Lecture 2B Experimental Methods for Business Strategy

In this session you will design a game on your own laptop and have your colleagues log on as subjects. I will then provide some guidance on how to analyze experimental data.

Designing an experiment that uses the extensive or strategic form

Open a browser and visit: http://www.comlabgames.com/ Click “Old discrete and Strategic Form Module”: http://www.comlabgames.com/tree/index.html

Click “Edit a Tree” to design a game in extensive form or “Edit a Matrix” to design a game in strategic form.
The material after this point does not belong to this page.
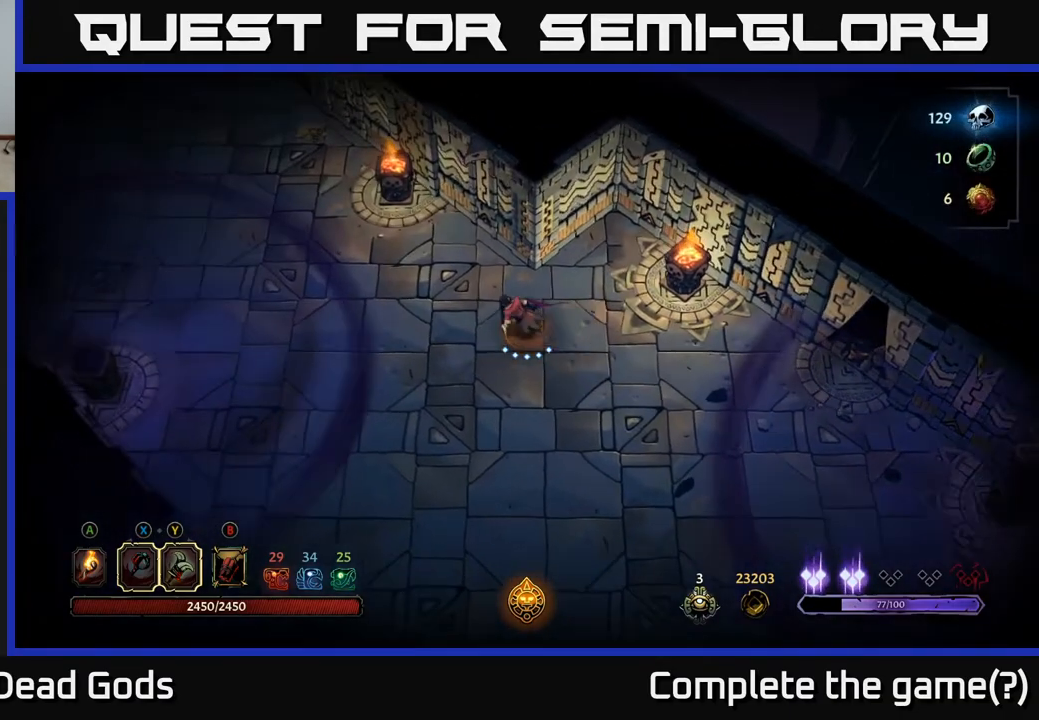
{"buttons": [], "left_stick": "left", "right_stick": "center", "events": []}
The rudiments of constructing a simultaneous move game

The mechanics of designing your own two player simultaneous move game are easy: 1.

2.

3.

4.

5.

6.

7.

Determine the dimensions of the matrix.

Enumerate the strategies.

Define the payoffs in the cells.

Name the players.

Give your game a title.

Undo your work and revise your game.

Save your game in a directory.

The rudiments of constructing an extensive form

The mechanics of designing your own extensive form game are almost as easy: 1.

2.

3.

4.

5.

6.

Draw the moves of the players and nature.
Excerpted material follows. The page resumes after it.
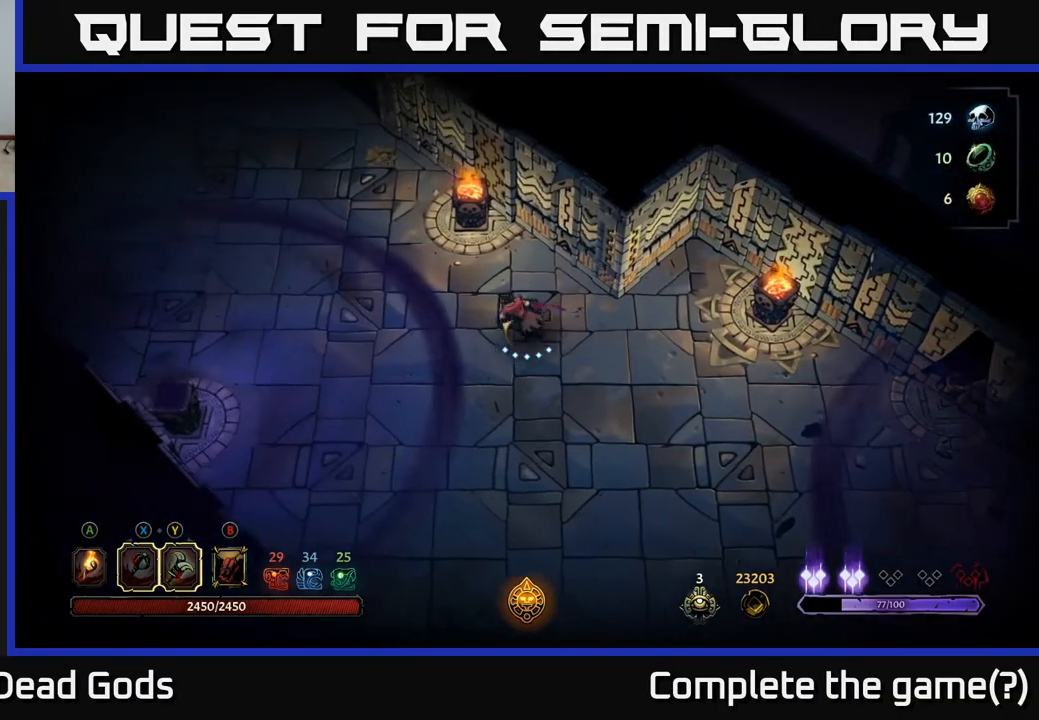
{"buttons": [], "left_stick": "up-left", "right_stick": "center", "events": [[217, "left_stick", "up-left"]]}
Label the moves and define the probabilities.

Name the players and define the payoffs.

Draw the information sets.

Undo your work and revise your game.

Save your game in a directory

Conducting an Experiment

Disable all firewalls on your laptop. Otherwise your experimental subjects will be prevented from participating by the firewall. Use a wired connection to the internet to avoid congestion. If you use a wireless connection, your subjects may be disconnected while waiting to join your game.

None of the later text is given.